LAWS(P&H)-1992-1-101

INCOME TAX OFFICER Vs. MITTAL B B

Decided On January 20, 1992
INCOME-TAX OFFICER Appellant
V/S
B.B. MITTAL Respondents

JUDGEMENT

(1.) A complaint against the firm, M/s. D.D. Mittal and its partners (accused), was filed by the Income-tax Officer, Barnala, on March 17, 1986, under Section 276C read with Section 277 of the Income-tax Act and Sections 193 and 196 of the Indian Penal Code on the following allegations :

(2.) THE complaint having been filed by an Income-tax Officer in his official capacity, his statement was not recorded and the accused were summoned. On putting in appearance before the court, the accused moved an application on the ground that the penalty imposed on the firm by the Income-tax Officer, Barnala, had been quashed by the Income-tax Appellate Tribunal, Chandigarh, vide its order dated April 29, 1986, and that the accused had not concealed any income and they had not filed any false return. It was also alleged in the application that the Income-tax Officer, Barnala, had already complied with the order of the appellate authority and had issued refund order of the penalty amount imposed by him. This application was contested by the complainant, Income-tax Officer, Barnala, on the ground that though the order of the Income-tax Officer dated October 26, 1982, imposing penalty of Rs. 13,870 has been set aside by the Appellate Tribunal, Chandigarh, yet the Revenue was contemplating to file an appeal against that order. THE trial court gave ample time to the complainant to produce any document or any order showing that any appeal had been preferred but, in spite of ample opportunities granted, no such material was placed before the court.

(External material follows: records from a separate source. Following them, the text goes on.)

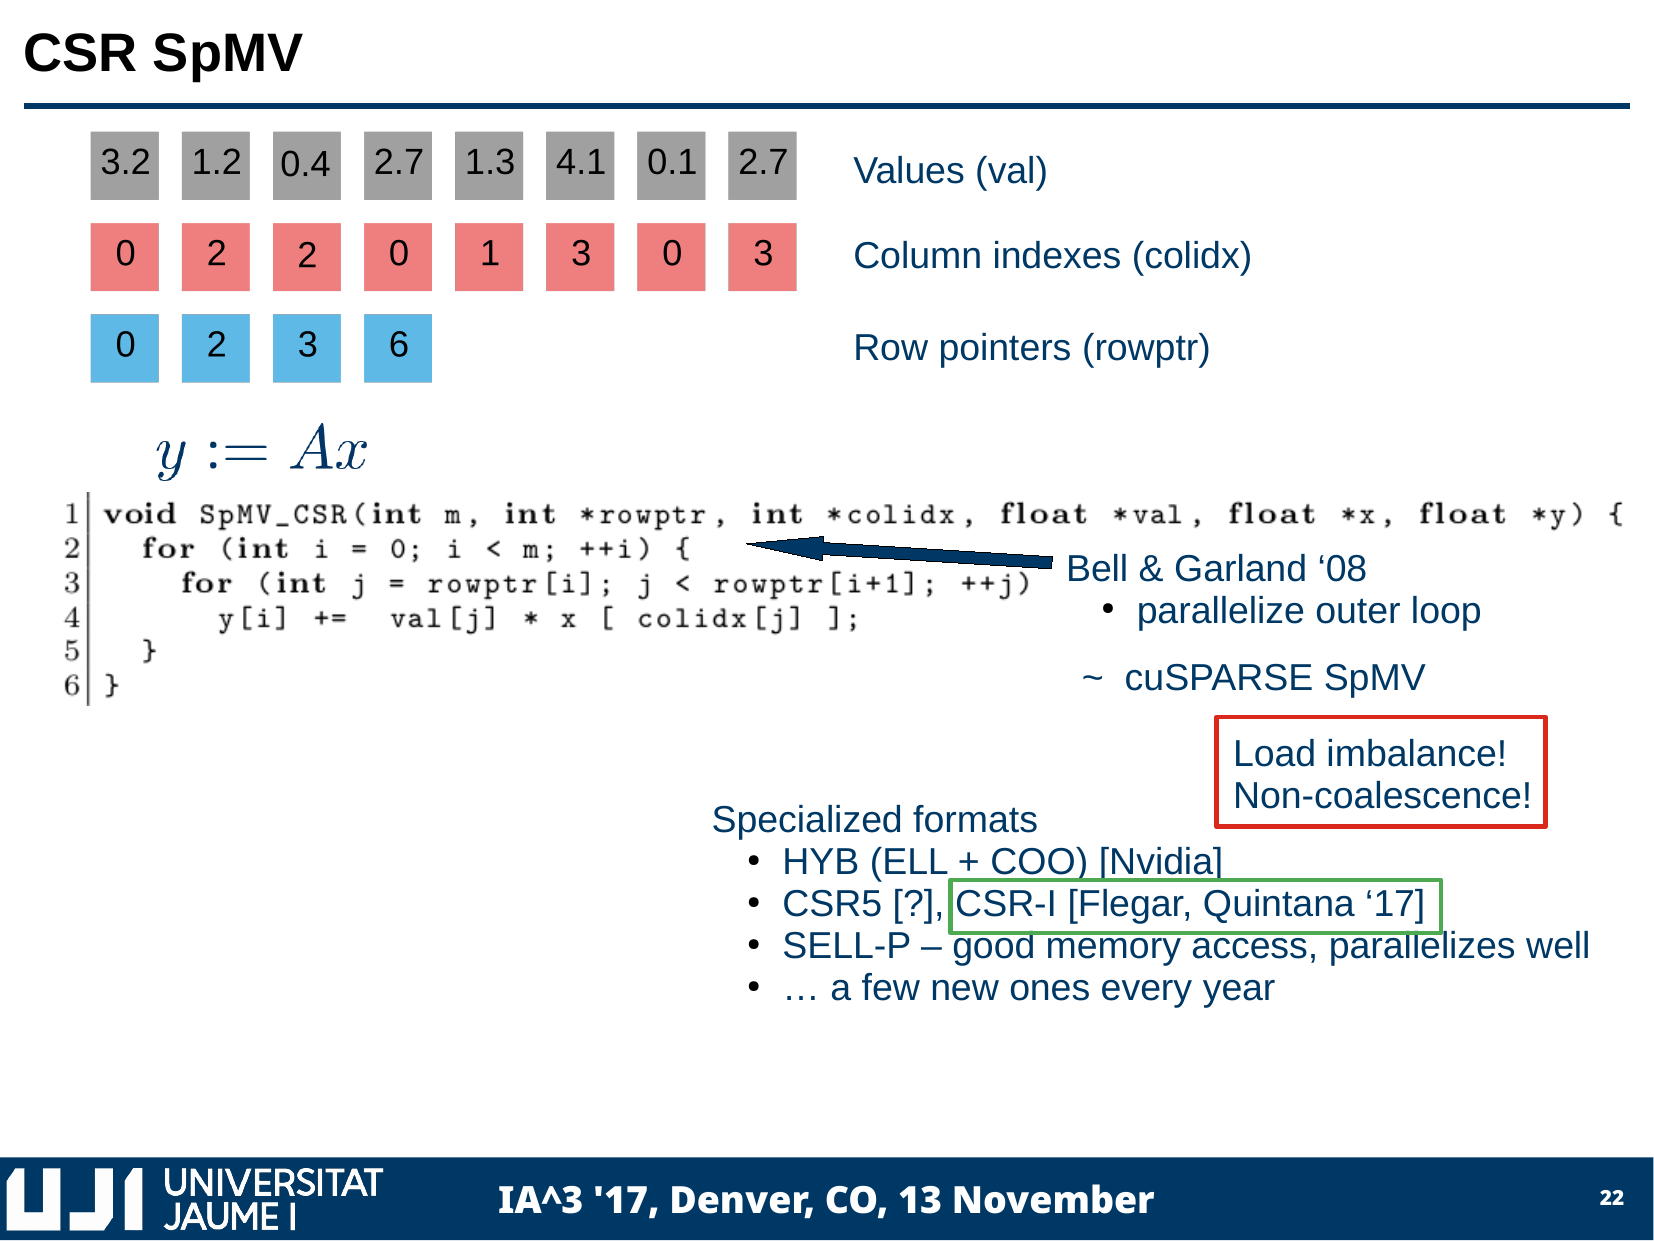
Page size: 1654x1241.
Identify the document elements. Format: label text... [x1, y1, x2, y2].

text_box Specialized formats HYB (ELL + COO) [Nvidia] CSR5 [?], CSR-I [Flegar, Quintana ‘17] SELL-P – good memory access, parallelizes well … a few new ones every year [696, 791, 1606, 1017]
picture [156, 423, 367, 481]
text_box Row pointers (rowptr) [838, 318, 1226, 376]
picture [83, 124, 804, 390]
text_box Column indexes (colidx) [838, 227, 1268, 284]
title CSR SpMV [23, 0, 1630, 107]
text_box Load imbalance! Non-coalescence! [1219, 725, 1543, 791]
text_box ~ cuSPARSE SpMV [1067, 648, 1441, 706]
text_box Bell & Garland ‘08 parallelize outer loop [1051, 539, 1497, 639]
text_box [746, 536, 1053, 569]
text_box Specialized formats HYB (ELL + COO) [Nvidia] CSR5 [?], CSR-I [Flegar, Quintana ‘17] SELL-P – good memory access, parallelizes well … a few new ones every year [1219, 791, 1543, 824]
picture [56, 492, 1630, 706]
text_box Values (val) [838, 141, 1063, 199]
picture [0, 1158, 390, 1241]
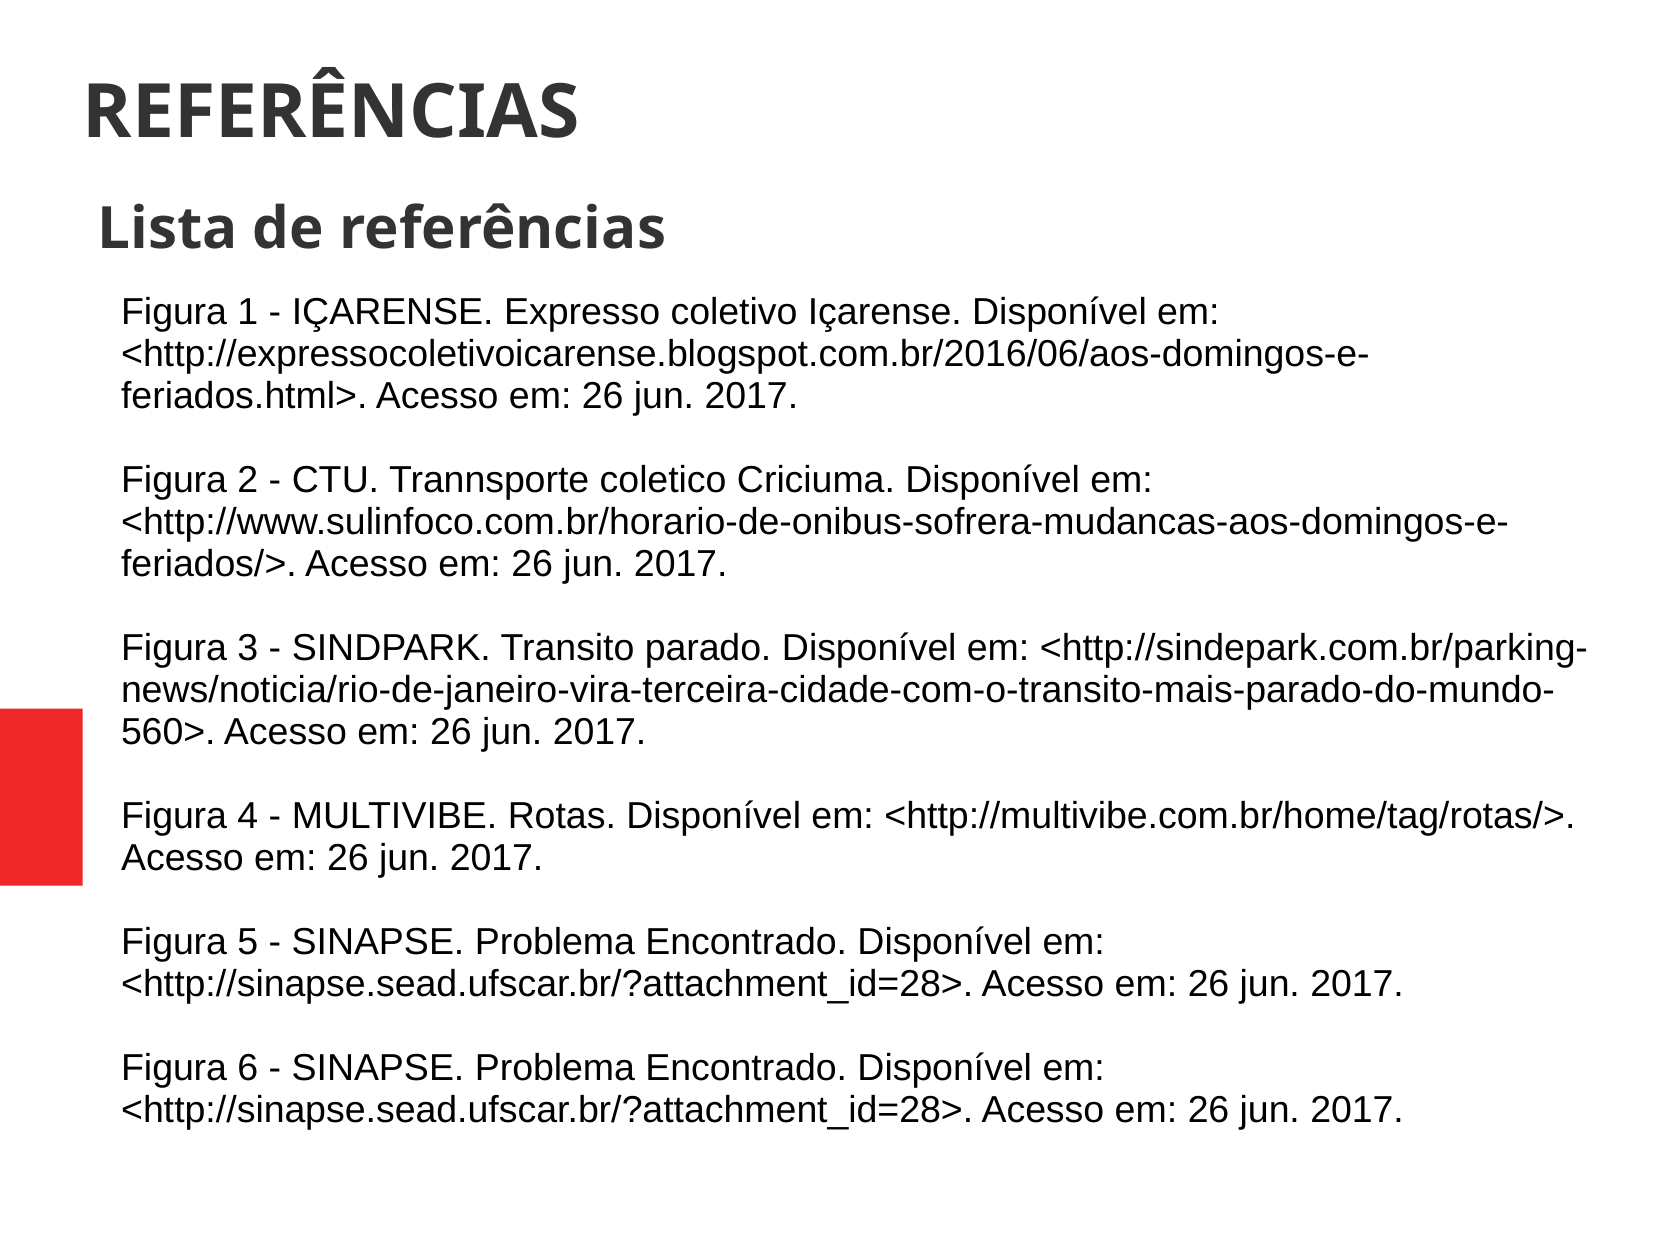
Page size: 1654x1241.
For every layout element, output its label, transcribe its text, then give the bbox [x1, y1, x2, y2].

(3.) A perusal of the aforesaid judgments goes to show that the last four authorities are not even remotely relevant to the facts and circumstances of the case in hand and, as such, being inapplicable, need no discussion. All the same, the authority at No. 1, i.e., P. Jayappan's case [1984] 149 ITR 696 (SC) is squarely applicable to the facts of the case of the accused. At page 700 of this judgment, the apex court, while relying upon its previous judgment/decision rendered in Uttam Chand v. ITO [1982] 133 ITR 909, held that "the prosecution once initiated may be quashed in the light of a finding favourable to the assessee recorded by an authority under the Act subsequently in respect of the relevant assessment proceedings but that decision is no authority for the proposition that no proceedings can be initiated at all under Section 276C and Section 277 as long as some proceeding under the Act in which there is a chance of success of the assessee is pending".